AARON T. BOZZI, HELEN O. LEUNG AND MARK D. MARSHALL, Department of Chemistry, Amherst College, P.O. Box 5000, Amherst, MA 01002-5000.

To better understand the effects of chlorine substitution on the intermolecular interactions between fluorinated ethylenes and linear, protic acids, the structure of the ( E )-1-chloro-1,2-difluoroethylene--hydrogen fluoride complex has been investigated via ab initio calculations and microwave spectroscopy.

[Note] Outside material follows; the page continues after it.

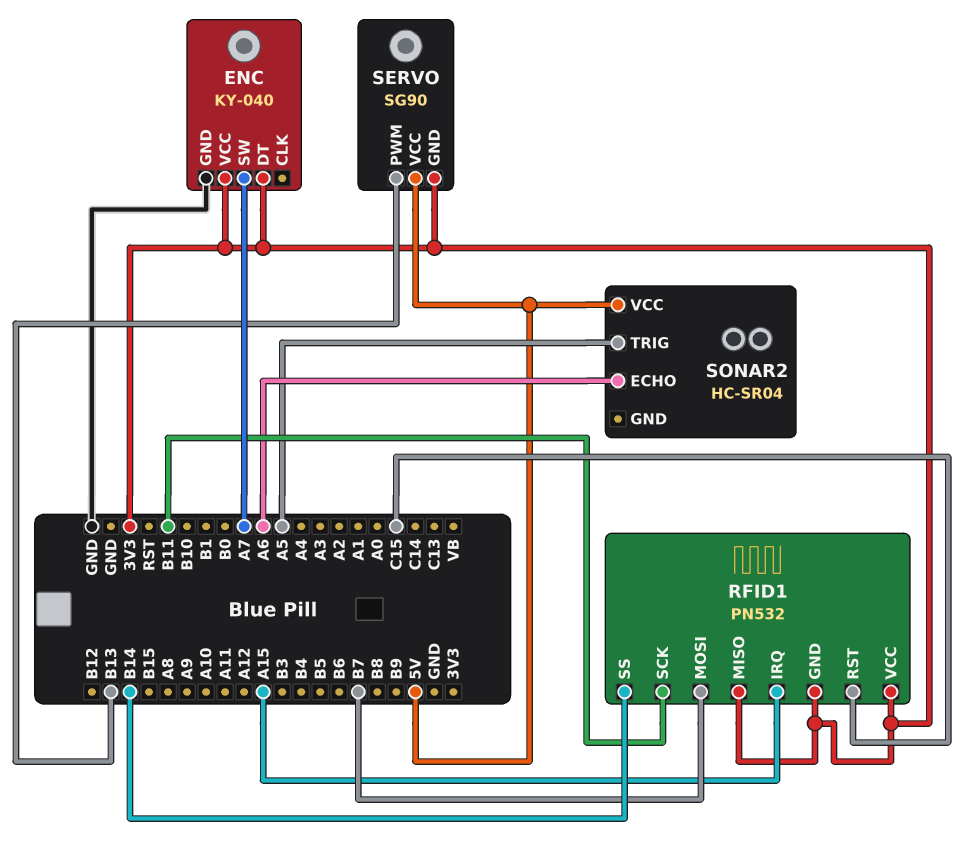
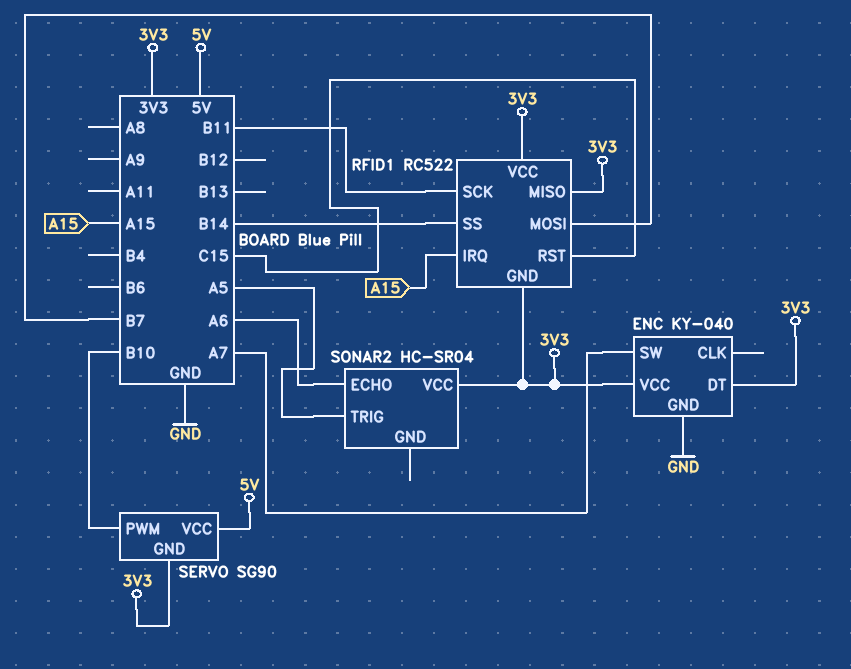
RFID1: PN532 -> RC522
SERVO pin PWM: B13 -> B10
SONAR2 pin VCC: 5V -> 3V3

It was necessary first to determine an improved experimental structure of ( E )-1-chloro-1,2-difluoroethylene itself, and the rotational spectra of four isotopologues of this monomer have been obtained in the 6-21~GHz range using Fourier transform microwave spectroscopy for this purpose. Ab initio calculations for the van der Waals complex with hydrogen fluoride, performed at the MP2 level of theory, predict that the lowest energy conformation is similar to that observed for the trifluoroethylene--HF dimer. Based on these predictions, rotational spectra of three isotopologues of the ( E )-1-chloro-1,2-difluoroethylene--hydrogen fluoride complex spanning 7-19~GHz are collected. Rotational constants, centrifugal distortion constants, and chlorine quadrupole coupling constants are determined using a least-squares fitting program. The data obtained so far are consistent with a planar ground-state structure in which the HF molecule binds to the side of the substituted ethylene by forming a hydrogen bond to fluorine and a secondary interaction with the geminal hydrogen.